Sen onların dinlerine uymadıkça yahudiler de hıristiyanlar da senden asla memnun kalmayacaklardır. De ki: “Asıl doğru yol ancak Allah’ın yoludur.” Eğer sana gelen ilimden sonra onların arzularına uyarsan, bilesin ki artık Allah sana ne dost ne de yardımcı olacaktır.” (Bakara:2/120).

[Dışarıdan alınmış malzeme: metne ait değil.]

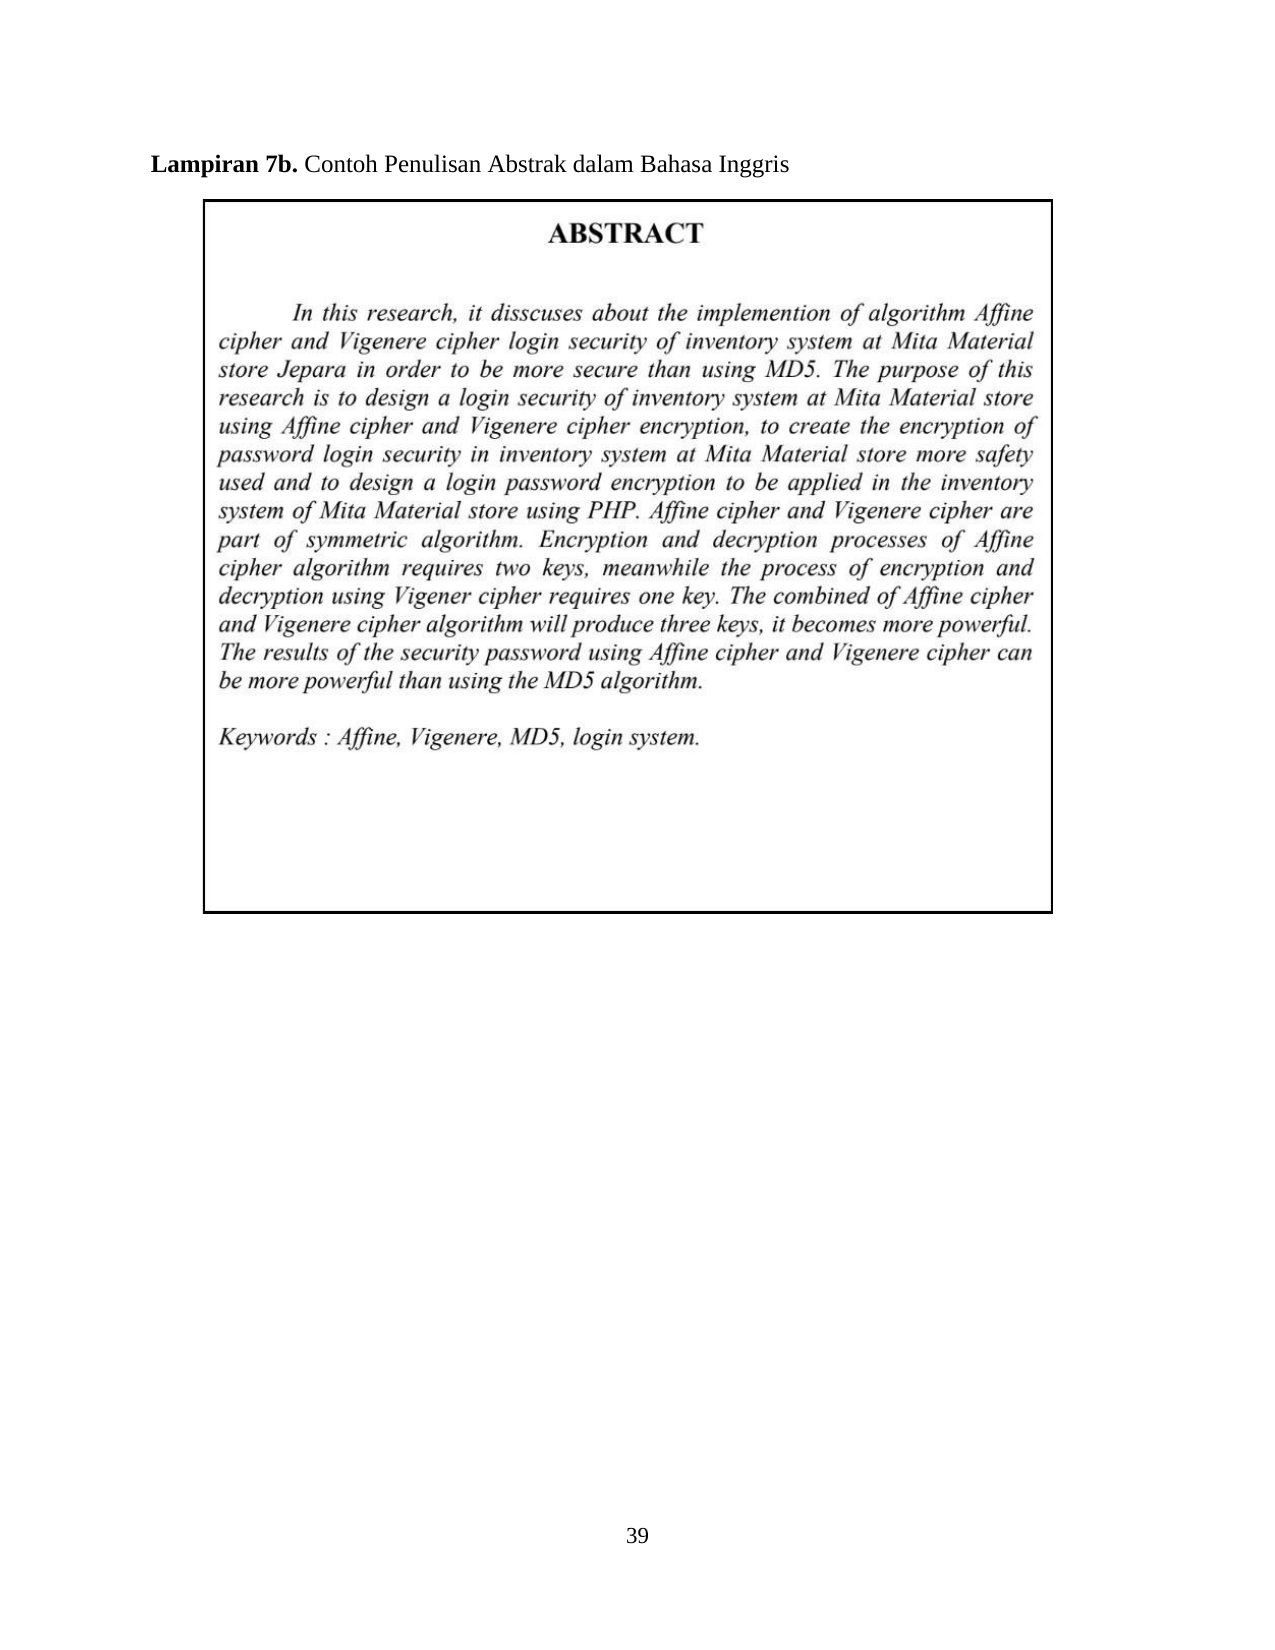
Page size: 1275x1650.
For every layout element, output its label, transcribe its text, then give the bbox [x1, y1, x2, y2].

text Lampiran 7b. Contoh Penulisan Abstrak dalam Bahasa Inggris [151, 149, 1242, 178]
picture [202, 199, 1053, 914]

Peygamberimiz (s. a.), gerçek bir elçi sıfatıyla bütün insanlar için bir rehber, bir müjdeci ve uyarıcı olarak gönderilmiş olmasına rağmen, Medine’deki yahudiler tam bir taassup ve tutuculukla Hz. Peygamber’e ve İslâm’a karşı tavır almışlar; ona ve onun getirdiği yeni dine uymaları ve bu dinin gerçekleştirdiği yenilikleri benimsemeleri gerekirken, tam tersine Peygamber kendi dinlerini benimsemedikçe ondan asla hoşnut olmayacaklarını ortaya koyan bir tutum sergilemişlerdir. Doğru ve kurtuluşa götüren yol Allah’ın yoludur; O’nun bildirdiği iman esaslarını, ibadet ve hayat tarzını benimseyip yaşamaktır. Bunlara dair Allah’tan bilgi geldikten sonra, artık yahudilerin veya hıristiyanların arzularına uymak, İslâm’la bağdaşmayan inanç, ibadet ve hayat tarzlarını benimsemek mümkün değildir; bunu yapan bir kimse Allah’ın dostluğunu ve yardımını da kaybetmiş olur.

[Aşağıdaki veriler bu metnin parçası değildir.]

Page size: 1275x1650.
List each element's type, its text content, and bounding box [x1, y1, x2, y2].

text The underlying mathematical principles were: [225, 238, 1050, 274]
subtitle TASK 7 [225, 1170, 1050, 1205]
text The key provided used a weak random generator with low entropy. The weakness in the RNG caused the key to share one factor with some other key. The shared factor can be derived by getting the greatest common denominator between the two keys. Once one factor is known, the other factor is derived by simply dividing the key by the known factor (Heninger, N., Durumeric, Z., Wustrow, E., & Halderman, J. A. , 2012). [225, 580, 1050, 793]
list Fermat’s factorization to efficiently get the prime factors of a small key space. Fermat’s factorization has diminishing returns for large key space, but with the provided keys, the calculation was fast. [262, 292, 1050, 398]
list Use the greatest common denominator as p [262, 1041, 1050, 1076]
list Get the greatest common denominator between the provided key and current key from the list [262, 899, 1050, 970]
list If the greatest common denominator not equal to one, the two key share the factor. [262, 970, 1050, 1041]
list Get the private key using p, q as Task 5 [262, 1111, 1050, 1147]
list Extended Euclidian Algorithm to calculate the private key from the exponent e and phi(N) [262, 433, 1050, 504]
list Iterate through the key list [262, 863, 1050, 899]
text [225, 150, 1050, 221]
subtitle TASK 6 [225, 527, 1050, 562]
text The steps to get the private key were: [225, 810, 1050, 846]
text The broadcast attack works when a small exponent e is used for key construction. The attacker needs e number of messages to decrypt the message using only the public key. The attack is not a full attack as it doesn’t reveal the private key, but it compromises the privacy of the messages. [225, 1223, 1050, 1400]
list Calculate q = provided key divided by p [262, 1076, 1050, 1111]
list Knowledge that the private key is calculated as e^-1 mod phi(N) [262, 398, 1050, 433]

Ömer Lekesiz: Kartondan müftünün siyasi fetvası ve bir sonuç
Suudi Arabistan Müftüsü Abdülaziz Al-i Şeyh’in, ekmeğini yediği yönetimin siyasetine uygun olarak verdiği fetvaya dair haberleri ve karşı görüşleri Yeni Şafak’tan okumuşsunuzdur.İslami terminolojiye ait olan müftü ve fetva kelimelerini gizleyerek okuduğumuzda, söz konusu bilgi Suudi Arabistan Dışişleri Bakanı tarafından yapılmış rutin bir açıklamadan ibaret görünecek ve dolayısıyla değeri ve ciddiyeti de bununla orantılı hale gelecektir.
Suudi Arabistan’ın İsrail’le yürüttüğü Amerikan kurgulu yeni ilişkinin mahiyeti ve istikameti herkesin malumu olduğundan, Müslüman devlet sıfatıyla da olsa o ilişki tahtında ileteceği bir önerinin veya emrin Müslüman kamuoyu (İslam Ümmeti) tarafından, duyulduğu ilk anda kadük hale getirileceği de yine herkesin malumudur.
Faruk Beşer: 79 Kâbe baskını, Mehdi ve hadis müslümanlığı
Bu konuyu yıllar önce yazmıştım. Yakınlarda değerli ilim adamı Prof. Dr. Mehmet Emin Büyükkara’nın konuyla ilgili bilimsel bir makalesini okuyunca, görgü şahidi olarak tekrar yazmak istedim.